J'ouvris la porte et actionnai l'interrupteur. L'ampoule nue grésilla avant que la lumière brille clairement en bas des escaliers. J'entendis clairement le portable vibrer sur une étagère métallique que les anciens propriétaires avaient laissée.
- Comment son téléphone a-t-il pu atterrir dans la cave s'il n'y est pas descendu ?
Elle haussa les épaules avant de me doubler pour aller le chercher. Je la suivis, surtout quand je vis son froncement de sourcils. Je compris vite pourquoi.
Le téléphone de Louis était derrière de vieux pots de peinture rouillés dont il fallait que je me débarrasse. Là, c'était difficile à comprendre. Comment était-ce possible ?
- Ne me pose pas de questions. Je ne sais pas pourquoi son téléphone est là. Il va falloir que je lui pose la question tout à l'heure. Je t'appellerai pour te dire quoi.
Je hochai la tête, incapable de trouver quoi répondre. J'avais une étrange boule dans le ventre qui me donnait envie de vomir.

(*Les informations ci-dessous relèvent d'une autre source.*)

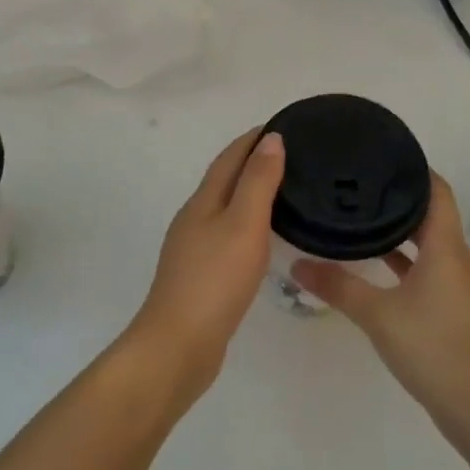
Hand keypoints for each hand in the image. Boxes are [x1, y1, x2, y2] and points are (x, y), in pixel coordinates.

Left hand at [128, 130, 286, 397]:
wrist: (179, 344)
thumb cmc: (214, 280)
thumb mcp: (243, 225)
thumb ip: (258, 182)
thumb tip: (271, 139)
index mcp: (202, 202)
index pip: (229, 158)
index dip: (252, 139)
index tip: (281, 124)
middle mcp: (193, 220)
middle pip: (223, 181)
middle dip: (251, 163)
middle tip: (291, 156)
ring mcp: (193, 250)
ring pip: (224, 209)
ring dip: (248, 194)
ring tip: (282, 191)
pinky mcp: (200, 276)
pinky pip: (226, 237)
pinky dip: (246, 225)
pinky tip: (260, 239)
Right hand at [293, 174, 469, 427]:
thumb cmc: (432, 347)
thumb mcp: (377, 314)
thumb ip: (337, 286)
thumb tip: (296, 265)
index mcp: (445, 247)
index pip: (435, 189)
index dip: (412, 168)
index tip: (378, 154)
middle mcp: (454, 257)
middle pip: (429, 212)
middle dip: (396, 196)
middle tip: (355, 182)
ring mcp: (453, 283)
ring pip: (424, 242)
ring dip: (397, 229)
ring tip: (357, 214)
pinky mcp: (448, 306)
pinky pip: (423, 267)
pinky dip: (400, 259)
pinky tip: (370, 262)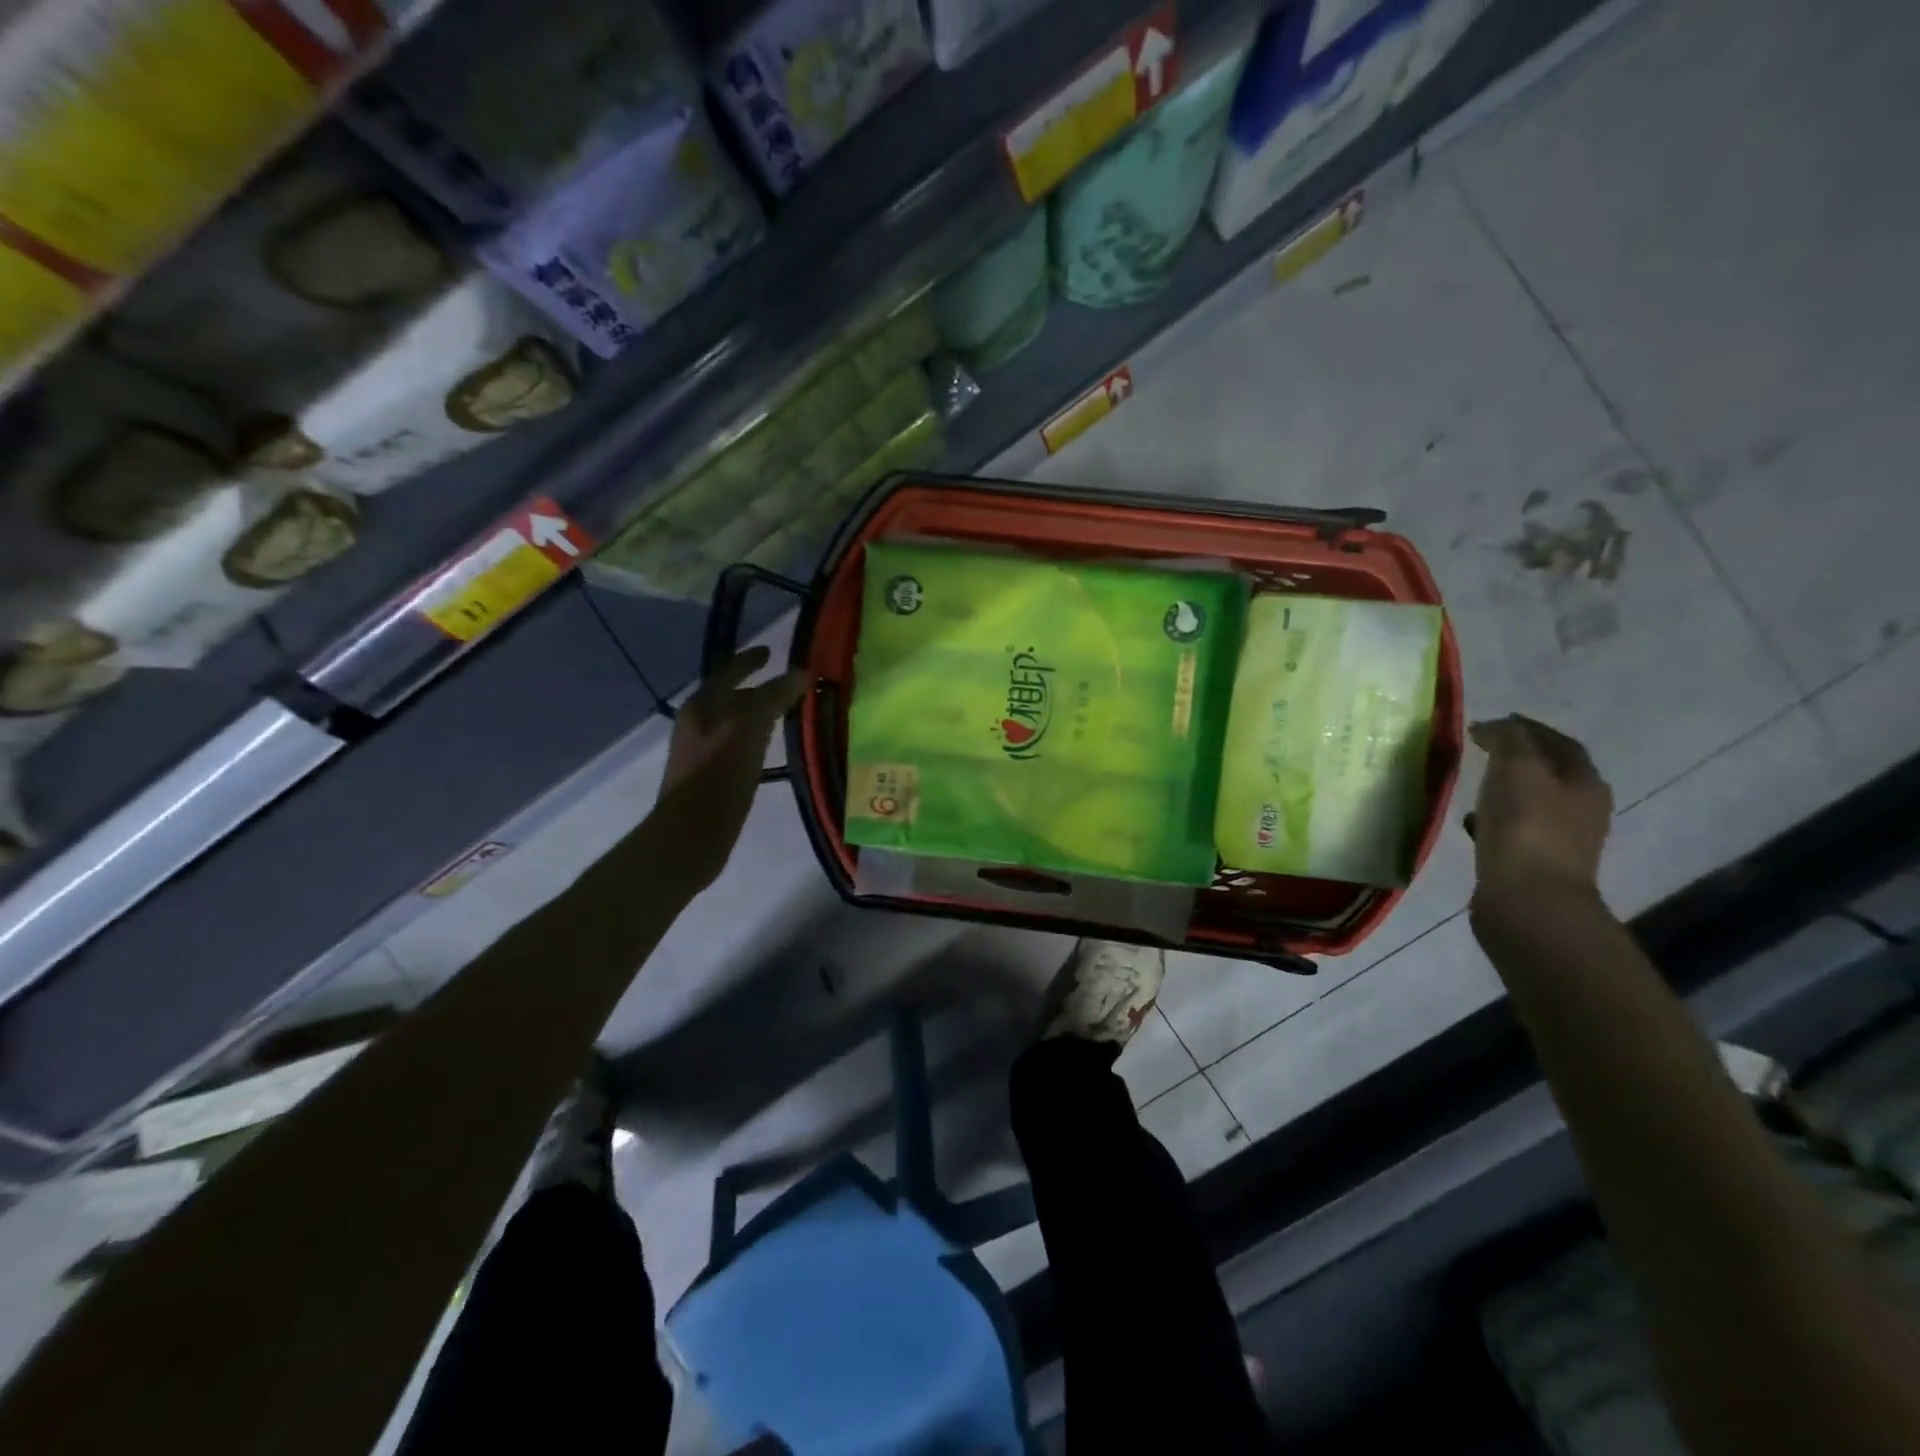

Nous remontâmes en silence et elle repartit rapidement. Je ne cessai de penser à ce téléphone caché dans un recoin de ma cave, aux histoires de fantômes que j'entendais depuis mon arrivée. Ma tête bourdonnait de la façon la plus désagréable au monde. Une façon que je connaissais bien trop.
Je me hissai jusque dans ma salle de bains pour reprendre des cachets. J'allai me blottir dans mon canapé plutôt que de terminer de m'occuper de la cave. Honnêtement, je n'avais pas du tout envie de retourner là-bas. Je me sentais mal à l'aise.
Le bruit de la télévision parvint à peine à me distraire. Le bourdonnement dans mon crâne ne s'apaisa pas malgré les médicaments. Je sursautai violemment lorsque mon téléphone se mit à sonner.
- Allô ?
- Il n'est pas descendu dans ta cave, énonça simplement Lila, sa voix quelque peu tremblante.
- Alors comment son portable... ?
- Je ne sais pas. Même lui n'en a aucune idée. C'est juste... C'est bizarre.
- Il a sûrement été jeter un œil et il ne s'en souvient plus. Le principal, c'est que l'on ait retrouvé son portable.
Lila ne répondit pas. Je l'entendis soupirer dans le combiné.
- Ce n'est pas son genre de ne pas se souvenir de ce qu'il fait.
- Je sais bien mais ça peut arriver à tout le monde. N'allons pas chercher plus loin. Ça ne sert à rien.
- Si tu le dis.
Elle termina rapidement la conversation et je me retrouvai à nouveau seule en tête à tête avec mon téléviseur.
Je savais bien que la perfection des premiers jours n'allait pas perdurer... Je ne m'étais simplement pas attendue à un tel déraillement.
Encore heureux que je ne croyais pas au paranormal.